In 2009, Mayor Nutter and then-City Council President Anna Verna agreed to a limited one-year contract with the union while city officials worked on revamping the budget. However, the contract expired, and both parties have been locked in a stalemate ever since.
"It has been an issue for so long solely between city officials and the union," said Drumgoole, a video artist from East Kensington. "It breaks my heart that they feel as if no one cares about them.
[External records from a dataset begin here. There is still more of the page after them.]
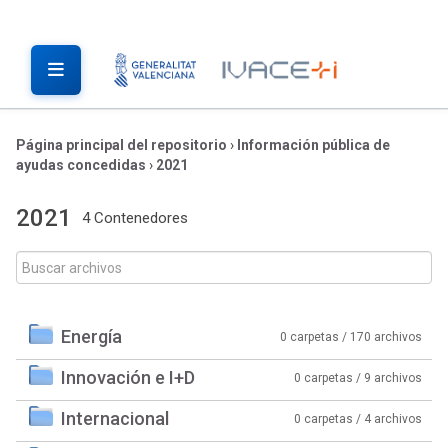
Página principal del repositorio
›
Información pública de
ayudas concedidas
›
2021
2021
4 Contenedores
Energía
0 carpetas / 170 archivos
Innovación e I+D
0 carpetas / 9 archivos
Internacional
0 carpetas / 4 archivos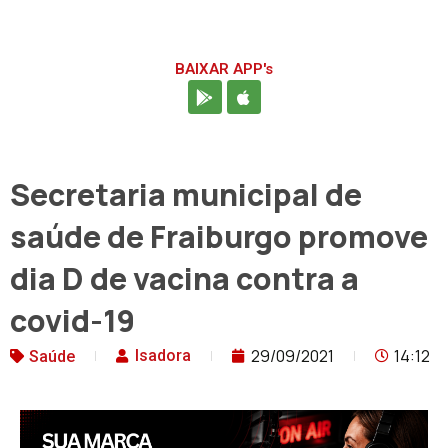
BAIXAR APP's
Secretaria municipal de
saúde de Fraiburgo promove
dia D de vacina contra a
covid-19
29/09/2021
14:12
Isadora
Saúde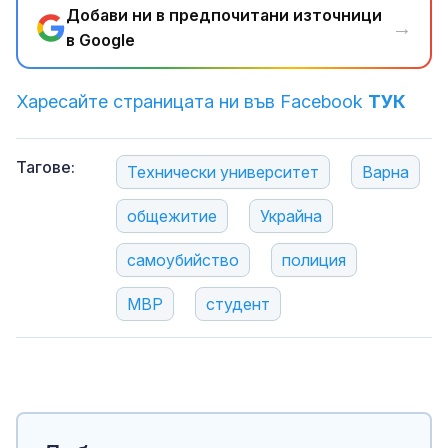
Добави ни в предпочитани източници
→
в Google
Харесайте страницата ни във Facebook
ТУК
Тагове:
Технически университет
Варна
общежитие
Украйна
самоубийство
полиция
МВР
студент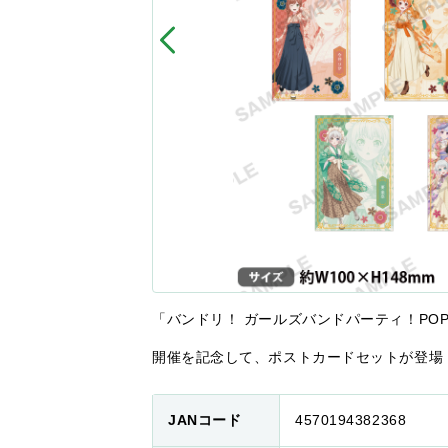
「バンドリ！ ガールズバンドパーティ！POP 
開催を記念して、ポストカードセットが登場
JANコード
4570194382368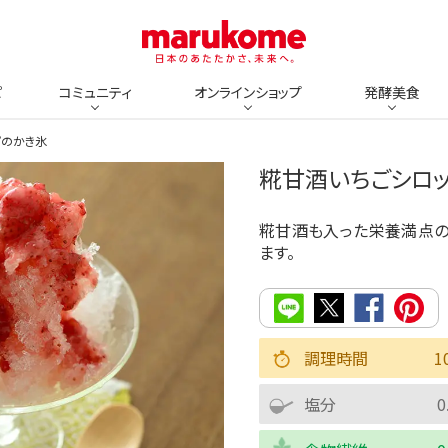
ピ
コミュニティ
オンラインショップ
発酵美食
プのかき氷
糀甘酒いちごシロ
糀甘酒も入った栄養満点の
ます。
調理時間
1
塩分
0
Now residents can get involved and thank the trash collectors for all their hard work, especially after this tough winter."
Testifying before Council in October, Drumgoole suggested a citywide day of recognition for trash collectors.
"Most people are jaded with politics," Drumgoole said. "But if people stumble into a happy, circuslike atmosphere like the exhibit, it changes the context of the issue. They can realize how hard the sanitation workers' job really is."
Sanitation workers' union Local 427 president Charles Carrington plans on running a "peaceful rally" during the exhibit.
"This is a great chance for us to have a relationship with the people we see every week," Carrington said. "The city wants to change our overtime and pension plans, and give us 15 furlough days. We just want to be compensated. We're not even asking for half of the pie."
Jennifer Crandall, the mayor's deputy press secretary, offered the administration's comment: "Contract negotiations with DC 33 are ongoing. We will continue to reach an agreement."
Local 427 is a unit of District Council 33.
Along with Drumgoole's film, fellow artists Tim Eads and Beth Heinly will demonstrate a bicycle-powered popcorn-maker and a PVC pipe tomato gun. The innovative machines illustrate the exhibit's mission to "create an environment of homespun pizzazz, performance and serendipity."
"The Place of Dead Roads," Little Berlin, 2430 Coral St., 7 tonight, free, 215-694-1309, littleberlin.org.